> _Work order_
Only one stretch of the records below should be repeated. It starts with the line containing "## Installation" and goes on through the line containing "Metagenomix provides a", exactly as written.

> _Records for this exercise_
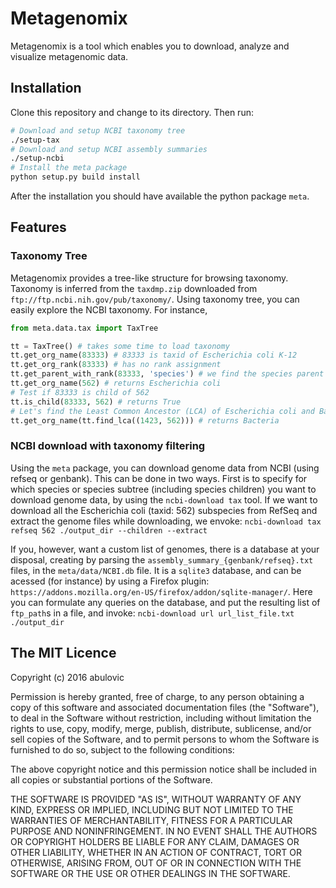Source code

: # Metagenomix

Metagenomix is a tool which enables you to download, analyze and visualize metagenomic data.

## Installation
Clone this repository and change to its directory. Then run:
```bash
# Download and setup NCBI taxonomy tree
./setup-tax
# Download and setup NCBI assembly summaries
./setup-ncbi
# Install the meta package
python setup.py build install
```

After the installation you should have available the python package `meta`.

## Features
### Taxonomy Tree
Metagenomix provides a tree-like structure for browsing taxonomy. Taxonomy is inferred from the `taxdmp.zip` downloaded from `ftp://ftp.ncbi.nih.gov/pub/taxonomy/`. 
Using taxonomy tree, you can easily explore the NCBI taxonomy. For instance,

```python
from meta.data.tax import TaxTree

tt = TaxTree() # takes some time to load taxonomy
tt.get_org_name(83333) # 83333 is taxid of Escherichia coli K-12
tt.get_org_rank(83333) # has no rank assignment
tt.get_parent_with_rank(83333, 'species') # we find the species parent of this strain, returns 562
tt.get_org_name(562) # returns Escherichia coli
# Test if 83333 is child of 562
tt.is_child(83333, 562)	# returns True
# Let's find the Least Common Ancestor (LCA) of Escherichia coli and Bacillus subtilis
tt.get_org_name(tt.find_lca((1423, 562))) # returns Bacteria
```
### NCBI download with taxonomy filtering 
Using the `meta` package, you can download genome data from NCBI (using refseq or genbank).
This can be done in two ways. First is to specify for which species or species subtree (including species children) you want to download genome data, by using the `ncbi-download tax` tool.
If we want to download all the Escherichia coli (taxid: 562) subspecies from RefSeq and extract the genome files while downloading, we envoke:
`ncbi-download tax refseq 562 ./output_dir --children --extract`

If you, however, want a custom list of genomes, there is a database at your disposal, creating by parsing the `assembly_summary_{genbank/refseq}.txt` files, in the `meta/data/NCBI.db` file. It is a `sqlite3` database, and can be acessed (for instance) by using a Firefox plugin: `https://addons.mozilla.org/en-US/firefox/addon/sqlite-manager/`.
Here you can formulate any queries on the database, and put the resulting list of `ftp_path`s in a file, and invoke:
`ncbi-download url url_list_file.txt ./output_dir`

## The MIT Licence

Copyright (c) 2016 abulovic

Permission is hereby granted, free of charge, to any person obtaining a copy
of this software and associated documentation files (the "Software"), to deal
in the Software without restriction, including without limitation the rights
to use, copy, modify, merge, publish, distribute, sublicense, and/or sell
copies of the Software, and to permit persons to whom the Software is
furnished to do so, subject to the following conditions:

The above copyright notice and this permission notice shall be included in all
copies or substantial portions of the Software.

THE SOFTWARE IS PROVIDED "AS IS", WITHOUT WARRANTY OF ANY KIND, EXPRESS OR
IMPLIED, INCLUDING BUT NOT LIMITED TO THE WARRANTIES OF MERCHANTABILITY,
FITNESS FOR A PARTICULAR PURPOSE AND NONINFRINGEMENT. IN NO EVENT SHALL THE
AUTHORS OR COPYRIGHT HOLDERS BE LIABLE FOR ANY CLAIM, DAMAGES OR OTHER
LIABILITY, WHETHER IN AN ACTION OF CONTRACT, TORT OR OTHERWISE, ARISING FROM,
OUT OF OR IN CONNECTION WITH THE SOFTWARE OR THE USE OR OTHER DEALINGS IN THE
SOFTWARE.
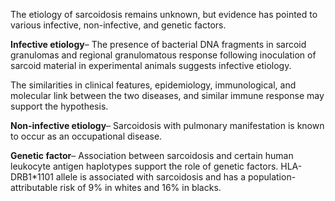 The etiology of sarcoidosis remains unknown, but evidence has pointed to various infective, non-infective, and genetic factors.

**Infective etiology**– The presence of bacterial DNA fragments in sarcoid granulomas and regional granulomatous response following inoculation of sarcoid material in experimental animals suggests infective etiology.

The similarities in clinical features, epidemiology, immunological, and molecular link between the two diseases, and similar immune response may support the hypothesis.

**Non-infective etiology**– Sarcoidosis with pulmonary manifestation is known to occur as an occupational disease.

**Genetic factor**– Association between sarcoidosis and certain human leukocyte antigen haplotypes support the role of genetic factors. HLA-DRB1*1101 allele is associated with sarcoidosis and has a population-attributable risk of 9% in whites and 16% in blacks.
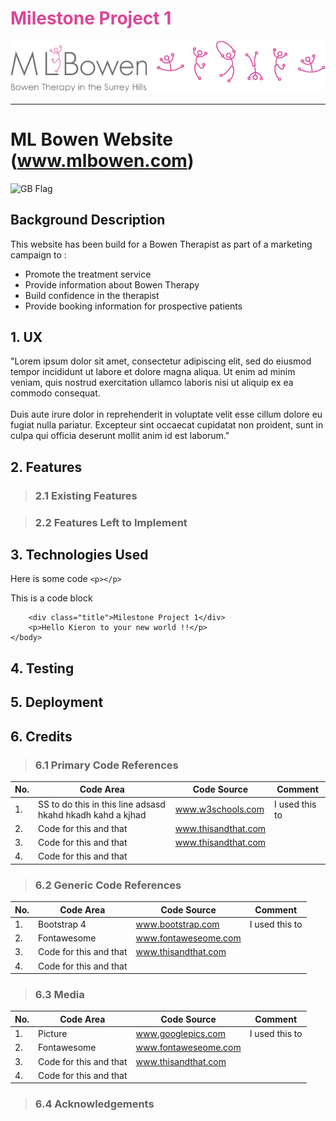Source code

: #  <span style="color:#da4699"> Milestone Project 1 </span>

[![ML Bowen Logo](images/MLBowenandstickmen7.jpg "ML Bowen Website Link")](www.mlbowen.com)

***

# ML Bowen Website (www.mlbowen.com) 
![GB Flag](https://github.githubassets.com/images/icons/emoji/unicode/1f1ec-1f1e7.png?v8 )

## Background Description

This website has been build for a Bowen Therapist as part of a marketing campaign to :<br>

* Promote the treatment service
* Provide information about Bowen Therapy
* Build confidence in the therapist
* Provide booking information for prospective patients


## 1. UX
"Lorem ipsum dolor sit amet, consectetur adipiscing elit, sed do eiusmod tempor incididunt ut labore et dolore magna aliqua. Ut enim ad minim veniam, quis nostrud exercitation ullamco laboris nisi ut aliquip ex ea commodo consequat. <br><br>Duis aute irure dolor in reprehenderit in voluptate velit esse cillum dolore eu fugiat nulla pariatur. Excepteur sint occaecat cupidatat non proident, sunt in culpa qui officia deserunt mollit anim id est laborum."

## 2. Features


> ### 2.1 Existing Features

> ### 2.2 Features Left to Implement


## 3. Technologies Used

Here is some code `<p></p>`

This is a code block 
```<body>
    <div class="title">Milestone Project 1</div>
    <p>Hello Kieron to your new world !!</p>
</body>
```





## 4. Testing


## 5. Deployment


## 6. Credits


> ### 6.1 Primary Code References

| No. 	| Code Area 	| Code Source 	| Comment 	|
|-----	|-----------	|-------------	|---------	|
| 1.  	|SS to do this in this line adsasd hkahd hkadh  kahd a kjhad           	| www.w3schools.com	            	|I used this to         	|
| 2.  	|Code for this and that           	|www.thisandthat.com             	|         	|
| 3.  	|Code for this and that           	|	www.thisandthat.com	             	|         	|
| 4.  	|Code for this and that           	|             	|         	|

> ### 6.2 Generic Code References

| No. 	| Code Area 	| Code Source 	| Comment 	|
|-----	|-----------	|-------------	|---------	|
| 1.  	|Bootstrap 4          	| www.bootstrap.com	            	|I used this to         	|
| 2.  	|Fontawesome          	|www.fontaweseome.com         	|         	|
| 3.  	|Code for this and that           	|	www.thisandthat.com	             	|         	|
| 4.  	|Code for this and that           	|             	|         	|


> ### 6.3 Media

| No. 	| Code Area 	| Code Source 	| Comment 	|
|-----	|-----------	|-------------	|---------	|
| 1.  	|Picture         	| www.googlepics.com            	|I used this to         	|
| 2.  	|Fontawesome          	|www.fontaweseome.com         	|         	|
| 3.  	|Code for this and that           	|	www.thisandthat.com	             	|         	|
| 4.  	|Code for this and that           	|             	|         	|




> ### 6.4 Acknowledgements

> _Solution for this task_
## Installation
Clone this repository and change to its directory. Then run:
```bash
# Download and setup NCBI taxonomy tree
./setup-tax
# Download and setup NCBI assembly summaries
./setup-ncbi
# Install the meta package
python setup.py build install
```

After the installation you should have available the python package `meta`.

## Features
### Taxonomy Tree
Metagenomix provides a tree-like structure for browsing taxonomy. Taxonomy is inferred from the `taxdmp.zip` downloaded from `ftp://ftp.ncbi.nih.gov/pub/taxonomy/`. 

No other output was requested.